What is the “Hotseat?”

In 2006 when I started at Nextpoint, the company specialized in providing support for trials, and also had a little web-based application that could be used to designate deposition testimony. We provided top-notch service on many high-stakes trials, creating demonstrative graphics that could be shown to a jury to help the attorneys get their points across. We would take the information, develop visual concepts, and create graphics to explain complex material in a simple visual way. I would often help out on the creative side of things, but my primary duty was that of a “hotseater.”

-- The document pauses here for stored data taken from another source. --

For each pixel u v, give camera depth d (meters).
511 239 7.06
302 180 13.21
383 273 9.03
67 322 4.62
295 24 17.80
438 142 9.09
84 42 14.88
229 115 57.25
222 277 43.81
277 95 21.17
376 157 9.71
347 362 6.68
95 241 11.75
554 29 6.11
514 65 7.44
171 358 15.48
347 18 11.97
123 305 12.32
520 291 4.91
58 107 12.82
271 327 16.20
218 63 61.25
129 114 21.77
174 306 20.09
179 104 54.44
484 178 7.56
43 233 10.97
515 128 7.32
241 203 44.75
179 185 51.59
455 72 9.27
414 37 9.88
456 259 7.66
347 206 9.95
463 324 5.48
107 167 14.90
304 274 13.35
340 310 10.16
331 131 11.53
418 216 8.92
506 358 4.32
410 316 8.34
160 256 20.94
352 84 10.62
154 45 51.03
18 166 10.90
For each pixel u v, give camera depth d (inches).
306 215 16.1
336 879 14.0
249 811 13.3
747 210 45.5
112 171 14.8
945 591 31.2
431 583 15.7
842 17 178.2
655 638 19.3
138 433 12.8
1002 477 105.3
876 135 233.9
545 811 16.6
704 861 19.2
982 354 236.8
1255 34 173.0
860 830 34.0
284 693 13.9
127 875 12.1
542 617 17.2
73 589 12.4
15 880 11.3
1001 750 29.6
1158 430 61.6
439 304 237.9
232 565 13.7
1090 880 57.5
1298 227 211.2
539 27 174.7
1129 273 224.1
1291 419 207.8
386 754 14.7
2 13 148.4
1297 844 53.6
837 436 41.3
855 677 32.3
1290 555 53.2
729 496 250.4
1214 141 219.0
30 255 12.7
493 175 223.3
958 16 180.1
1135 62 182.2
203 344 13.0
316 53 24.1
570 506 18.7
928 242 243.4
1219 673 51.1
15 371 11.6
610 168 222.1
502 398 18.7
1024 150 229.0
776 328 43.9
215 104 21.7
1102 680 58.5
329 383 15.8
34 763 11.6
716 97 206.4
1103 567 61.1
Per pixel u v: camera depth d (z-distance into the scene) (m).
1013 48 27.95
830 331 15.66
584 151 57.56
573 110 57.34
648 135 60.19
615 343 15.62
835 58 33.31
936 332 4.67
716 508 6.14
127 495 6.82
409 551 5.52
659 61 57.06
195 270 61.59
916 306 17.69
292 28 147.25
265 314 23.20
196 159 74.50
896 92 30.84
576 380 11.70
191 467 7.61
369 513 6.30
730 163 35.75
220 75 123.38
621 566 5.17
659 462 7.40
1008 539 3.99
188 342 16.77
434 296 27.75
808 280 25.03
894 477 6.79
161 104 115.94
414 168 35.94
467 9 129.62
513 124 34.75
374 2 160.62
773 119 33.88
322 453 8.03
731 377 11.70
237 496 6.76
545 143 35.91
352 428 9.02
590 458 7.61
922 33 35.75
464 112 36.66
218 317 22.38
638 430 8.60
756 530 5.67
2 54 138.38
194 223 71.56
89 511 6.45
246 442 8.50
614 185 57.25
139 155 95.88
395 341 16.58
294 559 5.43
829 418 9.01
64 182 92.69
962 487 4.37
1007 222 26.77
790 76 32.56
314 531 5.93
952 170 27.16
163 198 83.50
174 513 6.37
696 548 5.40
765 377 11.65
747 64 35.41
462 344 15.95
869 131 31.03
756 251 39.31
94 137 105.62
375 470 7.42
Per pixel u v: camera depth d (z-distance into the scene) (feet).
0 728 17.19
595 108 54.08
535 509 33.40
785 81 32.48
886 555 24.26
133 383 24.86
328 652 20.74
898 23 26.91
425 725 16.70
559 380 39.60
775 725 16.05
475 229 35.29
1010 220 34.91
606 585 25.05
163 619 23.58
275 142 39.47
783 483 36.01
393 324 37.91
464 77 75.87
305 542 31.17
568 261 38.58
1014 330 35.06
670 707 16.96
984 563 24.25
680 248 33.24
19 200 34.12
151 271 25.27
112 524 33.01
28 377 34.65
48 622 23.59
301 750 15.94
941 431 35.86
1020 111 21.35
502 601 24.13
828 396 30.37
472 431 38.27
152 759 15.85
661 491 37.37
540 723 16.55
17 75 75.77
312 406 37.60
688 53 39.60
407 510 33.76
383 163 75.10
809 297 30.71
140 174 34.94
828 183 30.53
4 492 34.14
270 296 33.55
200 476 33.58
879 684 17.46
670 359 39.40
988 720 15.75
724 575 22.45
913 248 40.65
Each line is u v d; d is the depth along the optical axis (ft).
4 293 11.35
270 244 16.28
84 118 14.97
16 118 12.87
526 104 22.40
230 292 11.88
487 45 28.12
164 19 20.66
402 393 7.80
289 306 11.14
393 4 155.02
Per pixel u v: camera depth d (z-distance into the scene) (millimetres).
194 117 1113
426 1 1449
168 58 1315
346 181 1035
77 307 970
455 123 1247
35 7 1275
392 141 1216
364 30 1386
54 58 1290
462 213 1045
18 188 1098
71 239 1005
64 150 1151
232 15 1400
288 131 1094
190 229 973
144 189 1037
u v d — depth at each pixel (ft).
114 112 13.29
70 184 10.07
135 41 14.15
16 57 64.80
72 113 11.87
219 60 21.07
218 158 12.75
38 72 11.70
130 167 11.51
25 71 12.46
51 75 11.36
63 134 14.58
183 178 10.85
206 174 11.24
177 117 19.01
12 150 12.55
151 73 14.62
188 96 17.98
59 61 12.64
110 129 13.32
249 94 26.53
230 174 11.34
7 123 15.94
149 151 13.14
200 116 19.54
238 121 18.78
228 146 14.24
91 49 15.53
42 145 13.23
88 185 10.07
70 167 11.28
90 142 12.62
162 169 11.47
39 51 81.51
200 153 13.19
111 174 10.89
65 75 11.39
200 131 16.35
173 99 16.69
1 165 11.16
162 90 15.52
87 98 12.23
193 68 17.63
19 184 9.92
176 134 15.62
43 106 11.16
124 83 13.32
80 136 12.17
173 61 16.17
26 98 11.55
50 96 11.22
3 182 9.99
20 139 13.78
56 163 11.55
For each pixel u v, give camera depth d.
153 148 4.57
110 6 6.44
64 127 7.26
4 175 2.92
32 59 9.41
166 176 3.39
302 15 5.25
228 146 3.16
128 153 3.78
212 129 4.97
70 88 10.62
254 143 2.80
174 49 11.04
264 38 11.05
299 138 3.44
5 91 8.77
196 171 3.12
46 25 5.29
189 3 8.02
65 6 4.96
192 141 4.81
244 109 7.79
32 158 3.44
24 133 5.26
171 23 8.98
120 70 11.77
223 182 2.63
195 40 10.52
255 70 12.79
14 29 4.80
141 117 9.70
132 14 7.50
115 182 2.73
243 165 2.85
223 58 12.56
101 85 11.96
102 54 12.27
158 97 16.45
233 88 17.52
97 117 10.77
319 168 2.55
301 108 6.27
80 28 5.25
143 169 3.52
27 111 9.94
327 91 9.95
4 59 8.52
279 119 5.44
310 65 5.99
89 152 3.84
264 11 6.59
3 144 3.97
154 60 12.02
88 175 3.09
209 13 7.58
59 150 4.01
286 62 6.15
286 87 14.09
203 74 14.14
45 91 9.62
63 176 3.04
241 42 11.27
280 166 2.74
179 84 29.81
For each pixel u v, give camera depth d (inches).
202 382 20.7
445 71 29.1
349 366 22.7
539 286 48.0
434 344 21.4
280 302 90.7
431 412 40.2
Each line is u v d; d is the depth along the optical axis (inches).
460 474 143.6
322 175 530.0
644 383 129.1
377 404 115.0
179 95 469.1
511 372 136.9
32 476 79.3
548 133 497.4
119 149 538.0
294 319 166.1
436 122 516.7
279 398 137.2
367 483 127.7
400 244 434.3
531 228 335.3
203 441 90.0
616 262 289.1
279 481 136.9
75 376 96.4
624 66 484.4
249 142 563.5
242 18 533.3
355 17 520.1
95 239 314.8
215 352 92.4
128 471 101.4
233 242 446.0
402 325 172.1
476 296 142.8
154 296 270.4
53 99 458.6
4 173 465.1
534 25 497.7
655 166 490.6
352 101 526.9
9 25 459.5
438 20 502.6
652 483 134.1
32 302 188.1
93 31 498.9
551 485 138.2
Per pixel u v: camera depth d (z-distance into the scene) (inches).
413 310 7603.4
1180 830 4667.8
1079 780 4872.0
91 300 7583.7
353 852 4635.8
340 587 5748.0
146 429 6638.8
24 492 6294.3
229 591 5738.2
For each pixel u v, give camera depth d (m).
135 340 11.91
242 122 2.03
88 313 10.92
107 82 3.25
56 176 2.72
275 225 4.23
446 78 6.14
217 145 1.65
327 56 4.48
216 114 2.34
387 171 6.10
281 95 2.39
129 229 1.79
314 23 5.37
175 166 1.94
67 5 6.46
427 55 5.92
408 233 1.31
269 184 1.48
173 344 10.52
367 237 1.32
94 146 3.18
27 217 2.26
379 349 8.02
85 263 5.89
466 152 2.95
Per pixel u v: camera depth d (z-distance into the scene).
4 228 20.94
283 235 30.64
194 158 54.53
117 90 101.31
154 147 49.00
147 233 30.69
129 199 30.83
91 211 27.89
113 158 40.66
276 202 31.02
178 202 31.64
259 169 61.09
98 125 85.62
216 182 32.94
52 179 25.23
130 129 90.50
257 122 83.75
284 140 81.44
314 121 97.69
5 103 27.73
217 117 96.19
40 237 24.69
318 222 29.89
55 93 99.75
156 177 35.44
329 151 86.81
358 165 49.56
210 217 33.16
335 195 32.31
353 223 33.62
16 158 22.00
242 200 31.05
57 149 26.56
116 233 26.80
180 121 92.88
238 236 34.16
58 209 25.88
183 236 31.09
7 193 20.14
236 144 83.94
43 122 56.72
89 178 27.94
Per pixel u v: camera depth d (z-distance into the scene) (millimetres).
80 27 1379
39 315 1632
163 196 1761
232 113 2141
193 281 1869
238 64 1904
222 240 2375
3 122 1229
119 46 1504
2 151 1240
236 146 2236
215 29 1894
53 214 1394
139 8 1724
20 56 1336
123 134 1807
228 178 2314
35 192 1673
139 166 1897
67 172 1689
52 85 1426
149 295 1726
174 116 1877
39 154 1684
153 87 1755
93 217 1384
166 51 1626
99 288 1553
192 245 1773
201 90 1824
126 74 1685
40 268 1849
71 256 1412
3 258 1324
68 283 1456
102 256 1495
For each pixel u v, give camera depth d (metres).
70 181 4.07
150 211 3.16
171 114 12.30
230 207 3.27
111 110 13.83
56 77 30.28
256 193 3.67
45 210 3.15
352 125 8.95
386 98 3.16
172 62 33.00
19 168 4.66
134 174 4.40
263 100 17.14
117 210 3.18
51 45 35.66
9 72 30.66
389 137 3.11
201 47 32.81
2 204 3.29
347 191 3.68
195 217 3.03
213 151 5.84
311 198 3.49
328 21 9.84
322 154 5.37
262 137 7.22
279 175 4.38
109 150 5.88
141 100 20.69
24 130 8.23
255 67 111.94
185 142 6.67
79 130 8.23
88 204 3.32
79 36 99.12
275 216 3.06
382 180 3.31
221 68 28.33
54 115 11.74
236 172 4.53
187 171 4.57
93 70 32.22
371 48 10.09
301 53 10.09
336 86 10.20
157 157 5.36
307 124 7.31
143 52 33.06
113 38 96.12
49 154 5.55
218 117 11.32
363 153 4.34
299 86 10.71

The hotseater sits in court with the trial team with all of the graphics, trial exhibits, and other multi-media on a computer (and a back-up computer – we hotseaters are a paranoid bunch). When attorneys ask questions of a witness they often need to show documents or graphics. That’s where we come in. The hotseater is asked to pull up documents or files to be displayed on monitors and projector screens throughout the courtroom. As they go through the documents, the hotseater will zoom in on important areas, highlight key text, and create other annotations to help pull the jury’s focus to the appropriate areas. It seems very simple, and yet it can be a terribly stressful endeavor. With the sheer volume of documents and the endless ways they could be asked for, a hotseater’s brain becomes saturated by information that must be recalled instantly, and often without warning. Hotseating is a live performance in which everyone in the courtroom is watching what you are doing, and if a document takes 10 seconds to appear on the screen, it seems like an eternity.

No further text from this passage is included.